→ **Text segment**:
==============================

THROUGH WADI KASR
When we reached the foot of the hill
on which Hagarein stands we dismounted; there was
tremendous work to get out the sword of the oldest
soldier; he had used it so much as a walking-stick
that it was firmly fixed in the scabbard. The
scabbards are generally covered with white calico.
A very steep, winding, slippery road led us to the
gate, where soldiers received us and conducted us
to a courtyard, letting off guns the while. There
stood the Sultan Abdul M’Barrek Hamout al
Kaiti, a very fat, evil-looking man, pitted by smallpox.
After shaking hands he led us down the tortuous streets
to his palace, and then took us up a narrow mud staircase,
so dark that we did not know whether to turn to the
right or left; we sometimes went one way and sometimes
the other. At length we reached a small room
with some goat-hair carpets and we and the sultan,
the soldiers (his and ours), the Bedouin and my groom,
M’barrek, all seated ourselves round the wall,
and after a long time a dirty glass of water was handed
round as our only entertainment. As we had had
nothing to eat since sunrise, and it was about two
o’clock, we did not feel cheerful when the sultan
abruptly rose and said he must pray. Praying and
sleeping are always the excuses when they want to get
rid of guests or say ‘not at home,’ and
indeed the sleeping excuse prevails in Greece also.
Some time after, our four chairs were
brought, so we sat till near four o’clock homeless,
and getting hungrier and hungrier, when the sultan
reappeared, telling my husband all our things were
locked up in a courtyard and giving him a great wooden
key. We hastened to our home, up a long dark
stair, past many floors, all used as stalls and stables,
only the two top floors being devoted to human
habitation. Each floor consisted of one fair-sized
room and one very tiny den, a kitchen. The whole
Indian party had the lower room, and three of our soldiers
the den. I cannot think how they could all lie
down at once, and they had to cook there besides.
Above that, we had the best room, the botanist and
naturalist the den, and Matthaios made his abode on
the roof, where he cooked. The Bedouin, having
unloaded the camels in the courtyard across the street,
refused to help us, and, as no one else could be got,
my husband and all his merry men had to carry up the
baggage, while I wrestled with the beds and other
furniture in our earthy room. The instant the
baggage was up the Bedouin clamoured for payment, and
it was trying work opening the various packages where
the bags of money were scattered, and to begin quarrelling
when we were so weary and hungry. We had been
told that our journey to Hagarein would take twenty
days, whereas it only took thirteen, and that we must
take two camels for water, which had proved unnecessary;
besides the camels had been much loaded with fish
and other goods belonging to the Bedouin. My husband
said he would pay for the twenty days and they would
thus have thirty dollars as bakshish.
But, in the end, the soldiers from Makalla said we
must pay bakshish: it would be an insult
to their sultan if we did not and they would go no
further with us. The local sultan also insisting,
fourteen more dollars had to be produced. Our
own soldiers soon came shouting and saying they must
have half a rupee a day for food, which my husband
thought it wise to give, though the wazir at
Makalla had said he was to give nothing.

==============================

→ **Exercise 1**:
Count the lines in the rows below that contain the string "larger", with case counting, and give only that number.
→ **Exercise 2**:
Write the passage that follows the last sentence of the account of the stay at Hagarein above.

(Data items)
==============================

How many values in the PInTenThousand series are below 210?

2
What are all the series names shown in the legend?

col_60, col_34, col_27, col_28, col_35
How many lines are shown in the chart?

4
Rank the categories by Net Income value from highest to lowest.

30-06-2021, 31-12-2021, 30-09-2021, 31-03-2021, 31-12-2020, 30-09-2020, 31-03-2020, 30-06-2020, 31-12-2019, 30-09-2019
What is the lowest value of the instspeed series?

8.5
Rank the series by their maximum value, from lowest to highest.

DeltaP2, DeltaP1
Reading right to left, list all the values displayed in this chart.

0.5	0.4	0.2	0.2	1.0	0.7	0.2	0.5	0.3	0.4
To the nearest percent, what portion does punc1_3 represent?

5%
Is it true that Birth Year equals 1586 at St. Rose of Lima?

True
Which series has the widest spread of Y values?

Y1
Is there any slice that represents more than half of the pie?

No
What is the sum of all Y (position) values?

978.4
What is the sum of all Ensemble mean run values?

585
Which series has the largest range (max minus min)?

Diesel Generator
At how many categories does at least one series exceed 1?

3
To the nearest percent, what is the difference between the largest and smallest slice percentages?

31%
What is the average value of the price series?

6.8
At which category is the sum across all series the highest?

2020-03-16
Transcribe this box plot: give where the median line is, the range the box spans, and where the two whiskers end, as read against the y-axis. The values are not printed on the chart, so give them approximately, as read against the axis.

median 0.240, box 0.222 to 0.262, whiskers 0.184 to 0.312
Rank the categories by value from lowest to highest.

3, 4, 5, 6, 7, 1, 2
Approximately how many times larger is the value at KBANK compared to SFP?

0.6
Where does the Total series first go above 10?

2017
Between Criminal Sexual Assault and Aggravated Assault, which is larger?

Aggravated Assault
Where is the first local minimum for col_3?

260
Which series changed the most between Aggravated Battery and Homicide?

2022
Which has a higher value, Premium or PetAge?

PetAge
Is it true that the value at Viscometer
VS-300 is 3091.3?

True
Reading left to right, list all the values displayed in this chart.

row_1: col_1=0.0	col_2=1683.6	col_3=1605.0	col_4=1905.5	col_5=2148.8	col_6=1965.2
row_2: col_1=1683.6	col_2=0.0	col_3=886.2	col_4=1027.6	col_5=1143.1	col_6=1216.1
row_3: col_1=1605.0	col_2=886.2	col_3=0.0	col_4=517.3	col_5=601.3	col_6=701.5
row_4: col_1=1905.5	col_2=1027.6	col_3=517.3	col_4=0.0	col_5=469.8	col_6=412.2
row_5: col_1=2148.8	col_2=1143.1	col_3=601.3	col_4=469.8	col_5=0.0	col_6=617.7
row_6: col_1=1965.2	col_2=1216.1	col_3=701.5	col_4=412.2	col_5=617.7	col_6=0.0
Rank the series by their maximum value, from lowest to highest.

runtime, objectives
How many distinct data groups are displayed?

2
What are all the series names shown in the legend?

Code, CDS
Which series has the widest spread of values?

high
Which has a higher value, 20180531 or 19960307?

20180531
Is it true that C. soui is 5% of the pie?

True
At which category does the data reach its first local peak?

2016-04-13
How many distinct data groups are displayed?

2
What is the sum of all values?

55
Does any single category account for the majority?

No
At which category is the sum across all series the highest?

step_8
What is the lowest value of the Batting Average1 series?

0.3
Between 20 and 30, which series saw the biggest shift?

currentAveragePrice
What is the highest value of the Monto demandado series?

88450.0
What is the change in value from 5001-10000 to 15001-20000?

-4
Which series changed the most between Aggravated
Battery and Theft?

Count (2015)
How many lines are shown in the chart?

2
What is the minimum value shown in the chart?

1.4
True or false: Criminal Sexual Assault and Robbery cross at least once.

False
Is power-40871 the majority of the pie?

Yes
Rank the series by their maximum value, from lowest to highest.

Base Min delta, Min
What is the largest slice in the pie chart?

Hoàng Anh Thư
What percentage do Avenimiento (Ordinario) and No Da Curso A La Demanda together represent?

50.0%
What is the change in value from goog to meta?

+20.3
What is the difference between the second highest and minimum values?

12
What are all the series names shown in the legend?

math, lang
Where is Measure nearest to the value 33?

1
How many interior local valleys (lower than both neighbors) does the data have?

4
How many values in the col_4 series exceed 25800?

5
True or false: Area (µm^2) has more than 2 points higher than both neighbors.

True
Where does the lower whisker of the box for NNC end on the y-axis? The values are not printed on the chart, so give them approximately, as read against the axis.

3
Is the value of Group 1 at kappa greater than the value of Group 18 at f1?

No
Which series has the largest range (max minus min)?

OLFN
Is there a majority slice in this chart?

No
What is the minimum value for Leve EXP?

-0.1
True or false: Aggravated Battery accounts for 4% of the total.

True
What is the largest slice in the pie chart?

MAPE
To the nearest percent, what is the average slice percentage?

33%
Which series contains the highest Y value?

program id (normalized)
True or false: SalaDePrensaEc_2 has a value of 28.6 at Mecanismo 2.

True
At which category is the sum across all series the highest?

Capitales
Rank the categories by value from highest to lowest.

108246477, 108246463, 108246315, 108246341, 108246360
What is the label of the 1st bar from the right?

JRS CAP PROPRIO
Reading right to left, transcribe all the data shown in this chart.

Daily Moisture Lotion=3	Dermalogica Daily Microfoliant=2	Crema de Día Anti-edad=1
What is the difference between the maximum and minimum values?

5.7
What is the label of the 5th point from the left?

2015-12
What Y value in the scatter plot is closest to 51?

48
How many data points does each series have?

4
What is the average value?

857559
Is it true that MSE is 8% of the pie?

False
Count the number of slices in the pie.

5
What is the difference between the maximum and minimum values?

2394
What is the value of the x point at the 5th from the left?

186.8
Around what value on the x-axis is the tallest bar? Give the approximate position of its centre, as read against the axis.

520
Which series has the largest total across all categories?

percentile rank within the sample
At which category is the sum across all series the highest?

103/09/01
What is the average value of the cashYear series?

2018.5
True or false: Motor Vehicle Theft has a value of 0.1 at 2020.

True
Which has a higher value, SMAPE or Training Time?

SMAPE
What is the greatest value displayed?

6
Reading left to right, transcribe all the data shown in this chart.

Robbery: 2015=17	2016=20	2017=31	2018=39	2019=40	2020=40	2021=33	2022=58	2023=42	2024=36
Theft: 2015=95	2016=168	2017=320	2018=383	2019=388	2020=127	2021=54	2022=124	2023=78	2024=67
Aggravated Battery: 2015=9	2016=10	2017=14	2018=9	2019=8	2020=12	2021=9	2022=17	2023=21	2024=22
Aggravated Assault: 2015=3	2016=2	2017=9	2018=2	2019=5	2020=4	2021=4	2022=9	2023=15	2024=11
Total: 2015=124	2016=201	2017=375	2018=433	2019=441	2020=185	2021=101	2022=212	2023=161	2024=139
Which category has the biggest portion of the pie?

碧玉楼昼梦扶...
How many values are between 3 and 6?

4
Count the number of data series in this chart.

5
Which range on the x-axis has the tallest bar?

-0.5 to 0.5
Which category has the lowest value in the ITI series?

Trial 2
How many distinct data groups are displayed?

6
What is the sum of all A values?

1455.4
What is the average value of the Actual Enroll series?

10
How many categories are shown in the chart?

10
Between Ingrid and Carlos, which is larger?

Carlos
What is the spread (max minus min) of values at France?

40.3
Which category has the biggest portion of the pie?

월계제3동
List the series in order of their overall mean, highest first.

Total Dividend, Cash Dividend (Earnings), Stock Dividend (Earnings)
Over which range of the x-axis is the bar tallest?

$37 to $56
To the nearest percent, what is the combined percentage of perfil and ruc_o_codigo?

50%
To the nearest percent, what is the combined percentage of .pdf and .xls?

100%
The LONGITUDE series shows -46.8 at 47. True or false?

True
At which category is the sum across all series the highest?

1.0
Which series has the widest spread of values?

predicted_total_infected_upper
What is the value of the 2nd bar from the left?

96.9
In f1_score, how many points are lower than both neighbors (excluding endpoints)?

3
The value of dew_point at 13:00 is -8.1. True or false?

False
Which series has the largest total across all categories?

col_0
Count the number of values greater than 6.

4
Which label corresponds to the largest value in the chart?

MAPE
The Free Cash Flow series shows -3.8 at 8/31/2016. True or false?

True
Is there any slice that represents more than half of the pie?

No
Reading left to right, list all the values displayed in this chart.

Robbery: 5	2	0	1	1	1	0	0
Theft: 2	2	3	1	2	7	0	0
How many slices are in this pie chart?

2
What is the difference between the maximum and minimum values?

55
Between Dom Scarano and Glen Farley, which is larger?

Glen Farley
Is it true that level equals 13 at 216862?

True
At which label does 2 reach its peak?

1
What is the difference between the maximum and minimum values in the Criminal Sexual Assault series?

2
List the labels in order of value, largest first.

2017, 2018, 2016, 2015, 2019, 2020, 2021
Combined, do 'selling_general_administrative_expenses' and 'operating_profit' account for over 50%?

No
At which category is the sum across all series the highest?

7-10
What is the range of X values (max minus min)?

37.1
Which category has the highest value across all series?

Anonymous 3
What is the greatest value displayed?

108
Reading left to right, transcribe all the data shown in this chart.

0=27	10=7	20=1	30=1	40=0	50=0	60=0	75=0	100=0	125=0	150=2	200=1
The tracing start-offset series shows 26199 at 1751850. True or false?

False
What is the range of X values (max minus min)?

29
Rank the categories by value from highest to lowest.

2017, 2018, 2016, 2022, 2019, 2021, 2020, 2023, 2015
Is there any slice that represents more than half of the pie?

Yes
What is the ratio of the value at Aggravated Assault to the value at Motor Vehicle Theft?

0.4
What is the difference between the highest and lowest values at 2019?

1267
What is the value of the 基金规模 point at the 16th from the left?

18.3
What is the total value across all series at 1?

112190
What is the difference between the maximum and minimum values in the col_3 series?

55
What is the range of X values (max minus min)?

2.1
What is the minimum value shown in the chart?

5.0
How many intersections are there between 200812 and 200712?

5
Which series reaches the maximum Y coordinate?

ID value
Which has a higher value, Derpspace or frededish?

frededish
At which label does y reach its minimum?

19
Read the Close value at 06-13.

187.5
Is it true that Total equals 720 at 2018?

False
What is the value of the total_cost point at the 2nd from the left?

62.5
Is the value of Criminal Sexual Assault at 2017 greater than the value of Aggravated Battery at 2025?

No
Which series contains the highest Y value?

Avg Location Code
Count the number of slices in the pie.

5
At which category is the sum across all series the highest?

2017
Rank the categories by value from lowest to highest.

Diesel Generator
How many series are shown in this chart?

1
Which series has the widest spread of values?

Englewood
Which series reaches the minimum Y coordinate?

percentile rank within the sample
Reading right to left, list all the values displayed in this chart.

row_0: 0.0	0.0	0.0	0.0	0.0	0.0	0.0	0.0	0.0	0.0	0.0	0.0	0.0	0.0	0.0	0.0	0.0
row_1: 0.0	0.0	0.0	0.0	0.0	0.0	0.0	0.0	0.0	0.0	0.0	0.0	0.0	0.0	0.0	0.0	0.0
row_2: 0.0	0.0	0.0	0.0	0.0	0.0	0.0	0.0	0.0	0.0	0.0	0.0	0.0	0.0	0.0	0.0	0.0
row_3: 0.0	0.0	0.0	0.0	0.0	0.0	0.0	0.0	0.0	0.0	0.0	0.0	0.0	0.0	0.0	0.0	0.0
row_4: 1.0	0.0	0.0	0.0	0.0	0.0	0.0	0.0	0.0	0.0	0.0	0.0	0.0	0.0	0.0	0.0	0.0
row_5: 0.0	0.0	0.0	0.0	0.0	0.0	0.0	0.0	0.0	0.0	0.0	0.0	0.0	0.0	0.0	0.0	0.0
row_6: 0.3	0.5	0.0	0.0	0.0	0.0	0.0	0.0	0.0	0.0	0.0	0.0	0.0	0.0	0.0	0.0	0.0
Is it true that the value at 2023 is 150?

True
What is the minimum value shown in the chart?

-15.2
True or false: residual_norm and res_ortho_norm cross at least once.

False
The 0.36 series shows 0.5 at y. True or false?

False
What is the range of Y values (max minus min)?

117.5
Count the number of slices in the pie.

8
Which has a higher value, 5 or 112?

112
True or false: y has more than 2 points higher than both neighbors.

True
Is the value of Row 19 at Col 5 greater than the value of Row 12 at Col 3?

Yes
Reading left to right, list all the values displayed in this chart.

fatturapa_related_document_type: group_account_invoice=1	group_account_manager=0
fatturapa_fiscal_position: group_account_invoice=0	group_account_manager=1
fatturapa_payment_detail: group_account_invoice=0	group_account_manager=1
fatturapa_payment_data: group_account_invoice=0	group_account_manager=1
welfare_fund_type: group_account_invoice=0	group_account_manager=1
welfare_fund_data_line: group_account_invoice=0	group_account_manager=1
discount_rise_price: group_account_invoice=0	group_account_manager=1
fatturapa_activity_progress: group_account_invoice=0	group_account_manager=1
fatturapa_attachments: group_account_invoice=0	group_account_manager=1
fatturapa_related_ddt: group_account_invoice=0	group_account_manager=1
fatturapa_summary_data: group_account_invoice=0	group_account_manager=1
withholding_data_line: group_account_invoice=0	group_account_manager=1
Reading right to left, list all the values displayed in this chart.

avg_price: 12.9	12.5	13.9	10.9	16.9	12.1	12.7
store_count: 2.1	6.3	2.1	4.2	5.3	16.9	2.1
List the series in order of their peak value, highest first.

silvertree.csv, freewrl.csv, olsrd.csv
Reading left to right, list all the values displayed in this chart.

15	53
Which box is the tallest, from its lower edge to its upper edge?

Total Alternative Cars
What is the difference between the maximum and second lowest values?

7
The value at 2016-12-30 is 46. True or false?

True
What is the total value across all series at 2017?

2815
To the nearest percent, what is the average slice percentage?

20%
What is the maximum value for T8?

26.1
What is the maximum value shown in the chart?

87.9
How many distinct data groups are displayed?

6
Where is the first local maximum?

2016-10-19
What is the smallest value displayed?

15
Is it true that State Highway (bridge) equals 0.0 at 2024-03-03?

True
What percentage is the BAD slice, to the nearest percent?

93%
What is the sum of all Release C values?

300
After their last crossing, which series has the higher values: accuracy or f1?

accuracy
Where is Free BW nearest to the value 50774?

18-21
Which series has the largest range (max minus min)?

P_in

==============================

→ **Output 1**:
4

→ **Output 2**:
They were hardly gone when the sultan
came back personally conducting two kids and saying
we need think of no further expense; we were his guests
and were to ask for what we wished. All my husband
asked for was daily milk. We got some that day,
but never again. My groom, M’barrek, then
came, saying he must have food money; that being settled,
he returned saying the sultan said he must have half
a rupee a day for my horse, which became very thin
on the starvation he got.
All this time we could get no water,
so not till dark could Matthaios furnish us with tea,
cold meat, bread, and honey.
We were fortunate in having plenty
of bread. We had six big sacks of large cakes
of plain bread dried hard, and of this we had learnt
the value by experience. We kept it sheltered,
if there was any fear of rain, as in Abyssinia, for
instance, and before a meal soaked it in water, wrapped
it in a napkin a few minutes, and then dried it up
to the consistency of fresh bread. We were often
obliged to give it to the horses, for the difficulty
as to forage makes them unfit to travel in such barren
places.
We also took charcoal and found that,
with it and the bread, we had our meals long before
the Indian party, who had a weary search for fuel
before they could even begin with ‘pat-a-cake,
pat-a-cake, baker’s man.’ The making
of chupatties also causes delay in starting.
As to the honey it is most plentiful and tastes like
orange flowers, but really it is the date-flower which
imparts this flavour. It is much more glutinous
than ours. It is packed, for exportation and
to bring as tribute, in large round tin boxes, stopped
up round the edges with mud. It is used in paying
both taxes and tribute.
We were quite worn out with this day.
The sultan received a present next morning of silk
for a robe, a turban, some handkerchiefs, two watches,
some knives, scissors, needle-cases, and other things,
but he afterwards sent Saleh to say he did not like
his present at all and wanted dollars. He got
ten rupees and was satisfied.
We again visited him with our servants
and soldiers and were given tea while we talked over
the future, and all seemed fair. Later the sultan
came to visit us and talk about the escort. He
said we must take five soldiers, bargained for their
wages, food, and bakshish, and obtained the money.
My husband inquired about some ruins near Meshed, three
hours by camel from Hagarein, and said that if the
sultan would arrange that we should dig safely, he
should have forty dollars, and he settled to go with
my husband next day to see the place. Accordingly
next day the sultan came with eight soldiers, singing
and dancing all the way, and some men of the Nahad
tribe as siyara, as we were then in their land.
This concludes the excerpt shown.